= Exercise description =
The copy must match the data word for word and contain no pictures.

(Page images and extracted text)
►
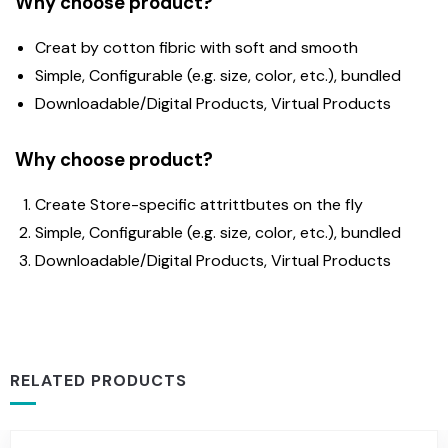
Why choose product?
Creat by cotton fibric with soft and smooth
Simple, Configurable (e.g. size, color, etc.), bundled
Downloadable/Digital Products, Virtual Products
Why choose product?
Create Store-specific attrittbutes on the fly
Simple, Configurable (e.g. size, color, etc.), bundled
Downloadable/Digital Products, Virtual Products
RELATED PRODUCTS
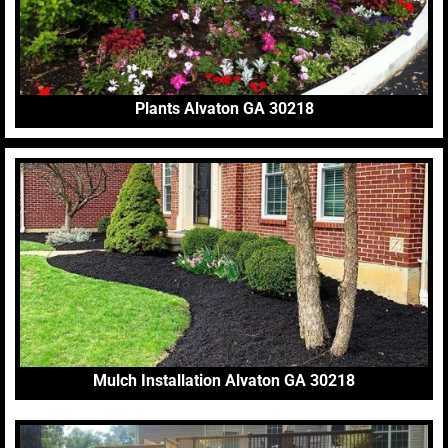
Plants Alvaton GA 30218
Mulch Installation Alvaton GA 30218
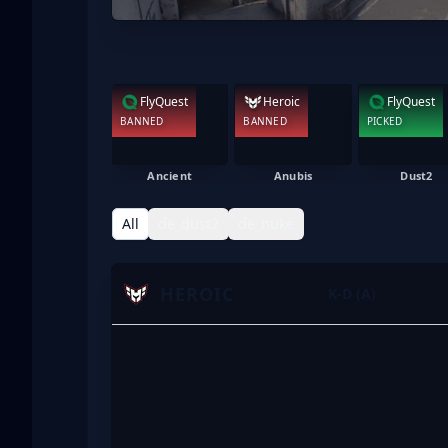
FlyQuest
Heroic
FlyQuest
BANNED
BANNED
PICKED
Ancient
Anubis
Dust2
All
de_dust2
de_nuke
HEROIC
K-D (A)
◄
= Response to this exercise =
Why choose product?
Creat by cotton fibric with soft and smooth
Simple, Configurable (e.g. size, color, etc.), bundled
Downloadable/Digital Products, Virtual Products
Why choose product?
Create Store-specific attrittbutes on the fly
Simple, Configurable (e.g. size, color, etc.), bundled
Downloadable/Digital Products, Virtual Products
RELATED PRODUCTS
Plants Alvaton GA 30218
Mulch Installation Alvaton GA 30218
FlyQuest
Heroic
FlyQuest
BANNED
BANNED
PICKED
Ancient
Anubis
Dust2
All
de_dust2
de_nuke
HEROIC
K-D (A)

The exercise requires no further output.